Le TGI l'a débouté de toutes ses demandes en des termes sévères soulignant une procédure "abusive" destinée "à entraver l'exploitation d'un
cinéma". Et limiter la concurrence au moment où UGC projette la création d'un nouveau multiplexe sur le quartier du Confluent. UGC, qui avait exploité pendant dix ans ce cinéma du
7e arrondissement de Lyon, avant de le revendre en décembre 2003 à un promoteur immobilier décidé à le détruire, revendiquait la propriété du nom. Pourtant, depuis quatre ans, UGC
n'avait plus utilisé l'enseigne et devait prochainement en perdre la propriété intellectuelle.

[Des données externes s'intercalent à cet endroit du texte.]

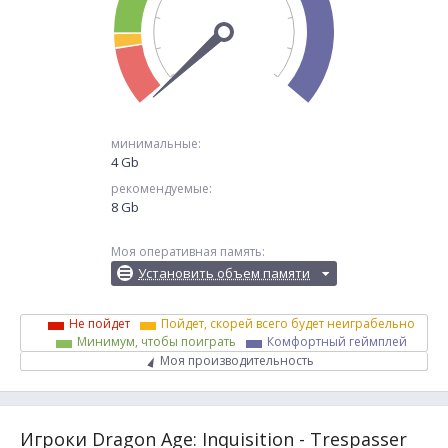
минимальные:
4 Gb
рекомендуемые:
8 Gb
Моя оперативная память:
Установить объем памяти
Не пойдет
Пойдет, скорей всего будет неиграбельно
Минимум, чтобы поиграть
Комфортный геймплей
Моя производительность
Игроки Dragon Age: Inquisition - Trespasser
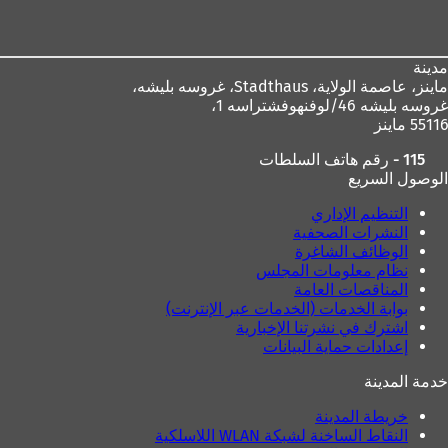
القدم
مدينة
ماينز، عاصمة الولاية،
Stadthaus، غروسه بليشه،
غروسه بليشه 46/لوفنهوفشتراسه 1،
55116 ماينز
115 - رقم هاتف السلطات
الوصول السريع
التنظيم الإداري
النشرات الصحفية
الوظائف الشاغرة
نظام معلومات المجلس
المناقصات العامة
بوابة الخدمات (الخدمات عبر الإنترنت)
اشترك في نشرتنا الإخبارية
إعدادات حماية البيانات
خدمة المدينة
خريطة المدينة
النقاط الساخنة لشبكة WLAN اللاسلكية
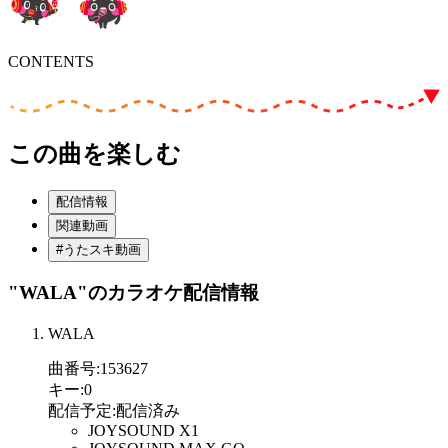
CONTENTS
この曲を楽しむ
配信情報
関連動画
#うたスキ動画
"WALA"
のカラオケ配信情報
WALA
曲番号
:
153627
キー
:
0
配信予定
:
配信済み
JOYSOUND X1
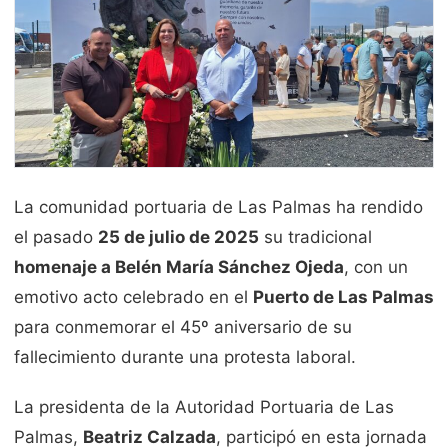
La comunidad portuaria de Las Palmas ha rendido
el pasado
25 de julio de 2025
su tradicional
homenaje a Belén María Sánchez Ojeda
, con un
emotivo acto celebrado en el
Puerto de Las Palmas
para conmemorar el 45º aniversario de su
fallecimiento durante una protesta laboral.
La presidenta de la Autoridad Portuaria de Las
Palmas,
Beatriz Calzada
, participó en esta jornada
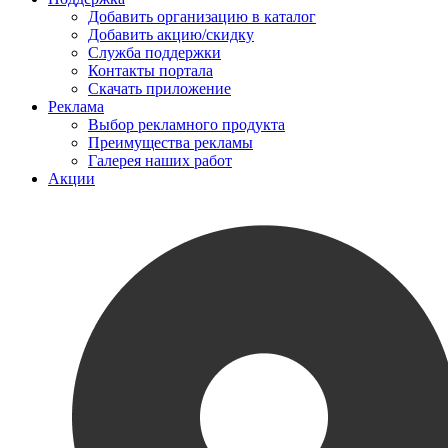
Добавить организацию в каталог
Добавить акцию/скидку
Служба поддержки
Контакты портала
Скачать приложение
Реклама
Выбор рекламного продукта
Преимущества рекламы
Галерея наших работ
Акции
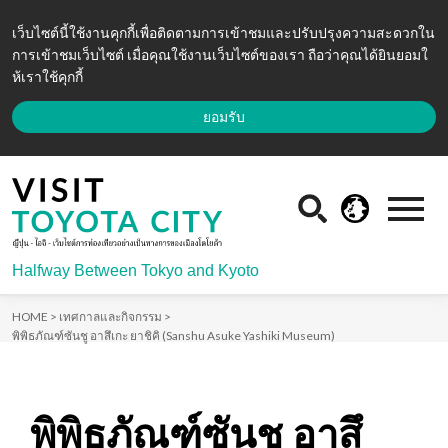
เว็บไซต์นี้ใช้งานคุกกี้เพื่อติดตามการเข้าชมและปรับปรุงความสะดวกใน
การเข้าชมเว็บไซต์ เมื่อคุณใช้งานเว็บไซต์ของเรา ถือว่าคุณได้ยินยอมใ
ห้เราใช้คุกกี้
ยอมรับ
Halfway Between Tokyo and Kyoto
HOME >
เทศกาลและกิจกรรม >
พิพิธภัณฑ์ซันชู อาสึเกะ ยาชิคิ (Sanshu Asuke Yashiki Museum)
พิพิธภัณฑ์ซันชู อาสึ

Les juges ont considéré que "la société UGC Ciné Cité n'invoque aucun préjudice concret", et l'ont condamnée à verser 7 000 euros aux actuels
propriétaires, qui ont réussi à convaincre l'acquéreur initial de sauver cet élément du patrimoine lyonnais. UGC, invoquant une concurrence déloyale, a aussi engagé contre eux un recours devant
le tribunal administratif pour demander l'annulation des subventions (600 000 euros) accordées par le Centre national du cinéma pour les travaux de modernisation. Une procédure similaire menace
d'autres cinémas en France, comme le Méliès à Montreuil.